Gardner addressed racial profiling by his officers. Those officers will be dealt with “accordingly,” the chief promised. But the part of his response that resonated with me the most is that police officers “are human, too.” They may come to the force with prejudices, and they may still harbor biases after many hours of training and duty. He said he can expect only that his officers will behave in a professional manner with the utmost respect for human life at every service call.

When we gathered in the church, Theodore Wafer, a white Detroit-area man accused of killing Renisha McBride, was on trial. McBride was a 19-year-old black woman who was gunned down on Wafer’s porch; she had knocked on his front door after crashing her car in the area . Last week, Wafer was sentenced to 17 years in prison. Wafer said that he felt “threatened” by McBride’s presence on his porch.
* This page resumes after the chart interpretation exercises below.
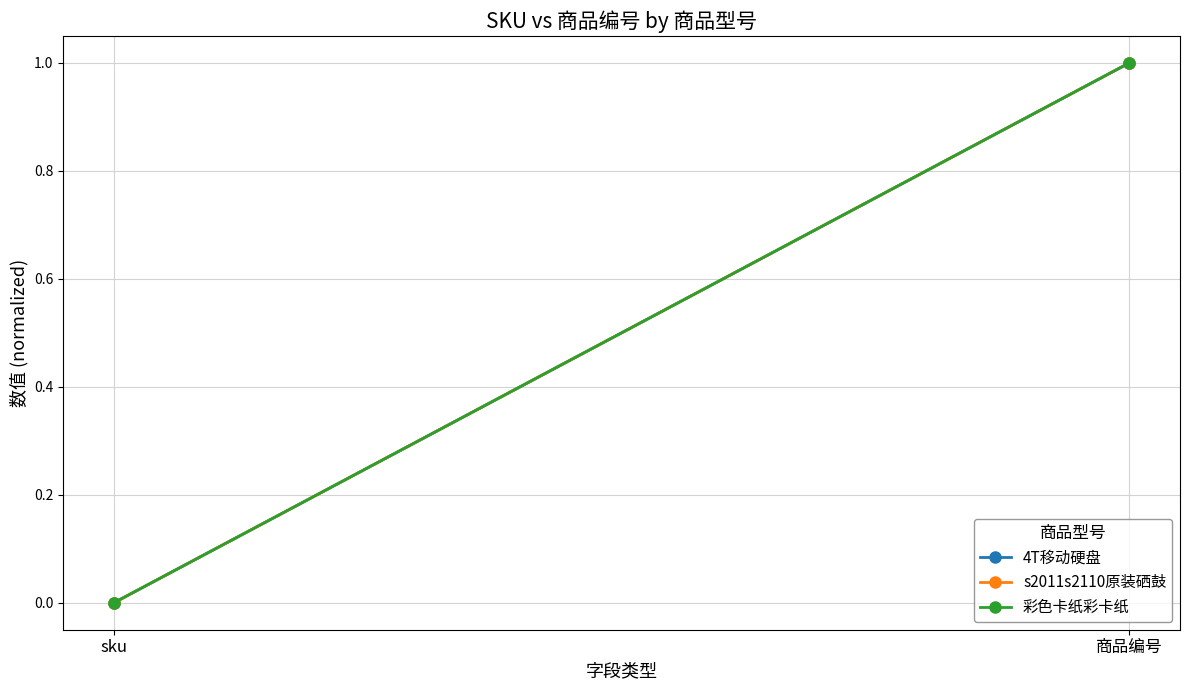

At 商品编号, list the series in order from smallest to largest.

4T移动硬盘, s2011s2110原装硒鼓, 彩色卡纸彩卡纸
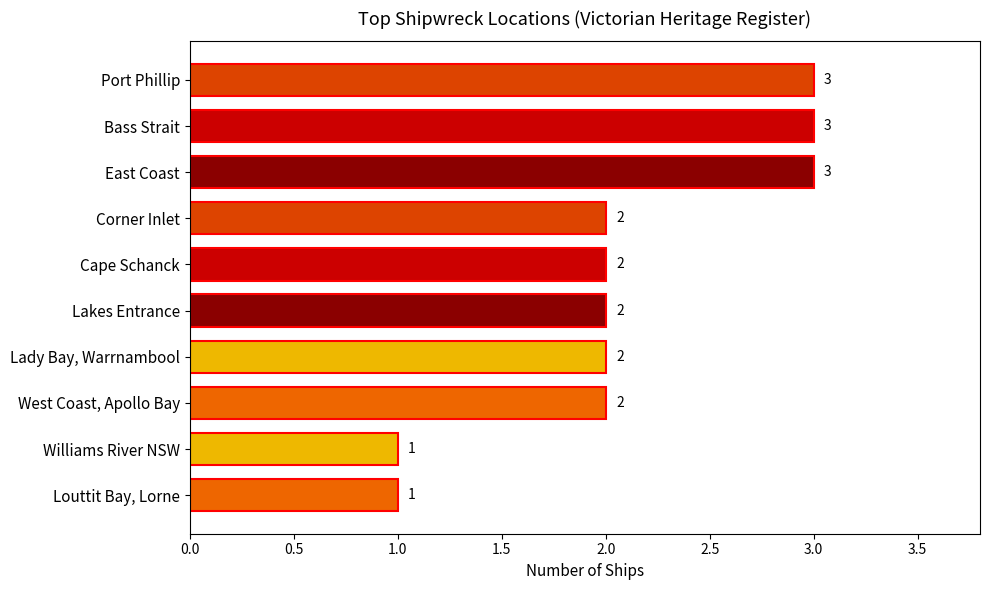

Count the number of data series in this chart.

1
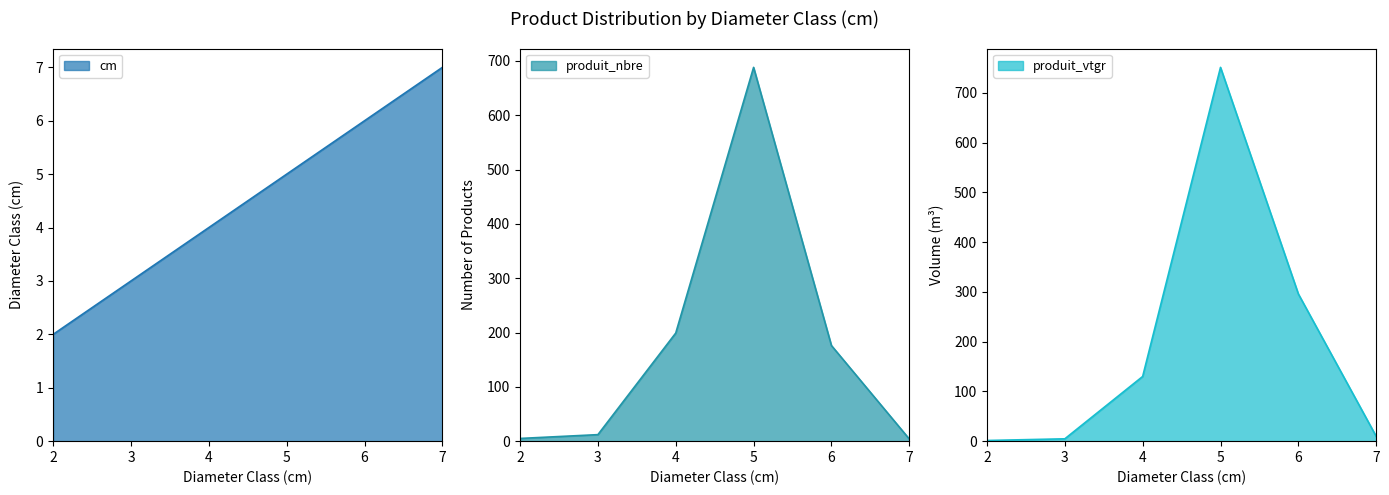

At which category does the chart reach its minimum across all series?

2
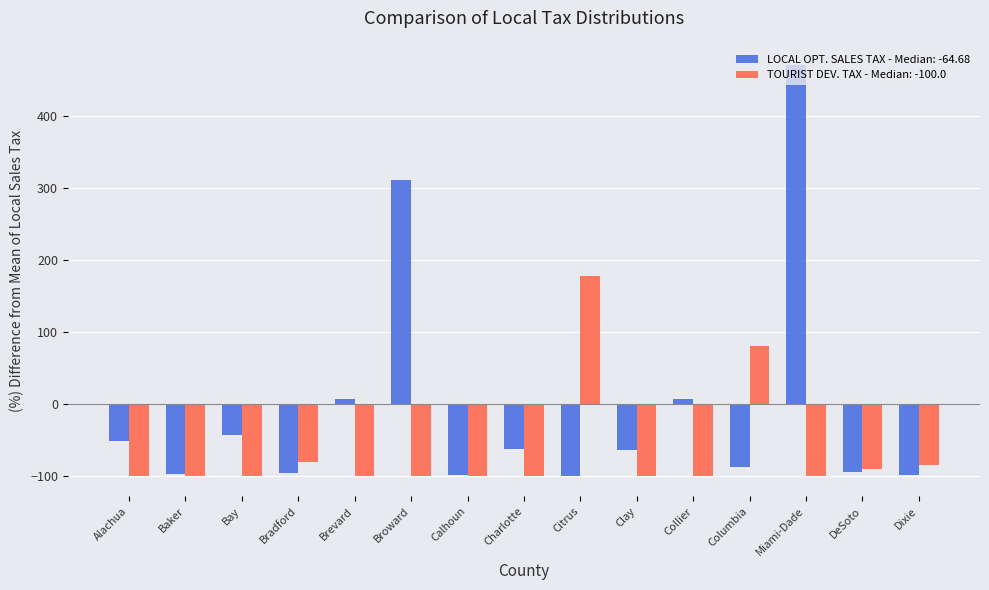

How many negative values does the TOURIST DEV. TAX - Median: -100.0 series have?

13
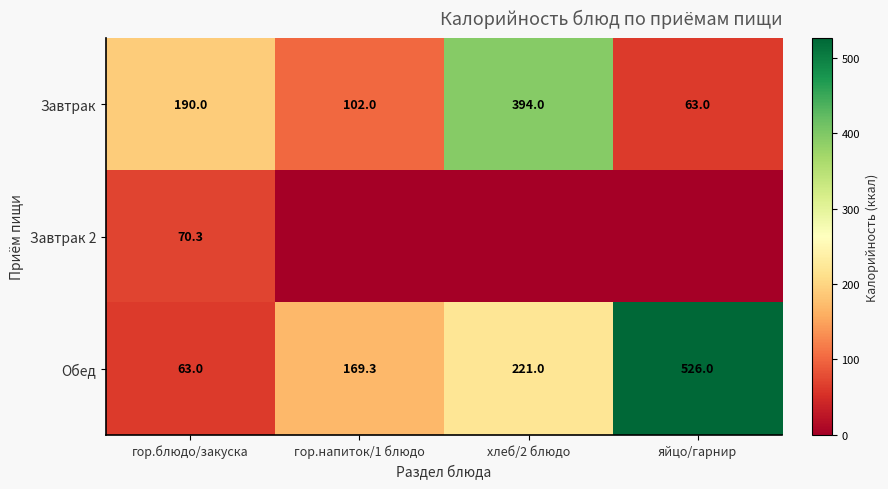

What is the total value across all series at гор.блюдо/закуска?

323.3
Occasionally, I find myself forcing a smile while walking or standing near strangers. Why? To help them feel comfortable around me. Sadly, black people have been conditioned since slavery to behave like this. We’re forced to constantly prove to strangers that we mean them no harm or threat — so we won’t end up like Renisha McBride, Michael Brown or Trayvon Martin.

Paul Haggis’s 2004 movie “Crash” featured an intersection of plots that all focused on race. That narrative is comparable to the ongoing series of discussions that are happening in communities, the media and social media now. If we’re ever going to get past the racial tensions in the United States, we’re going to need more “Crash” moments.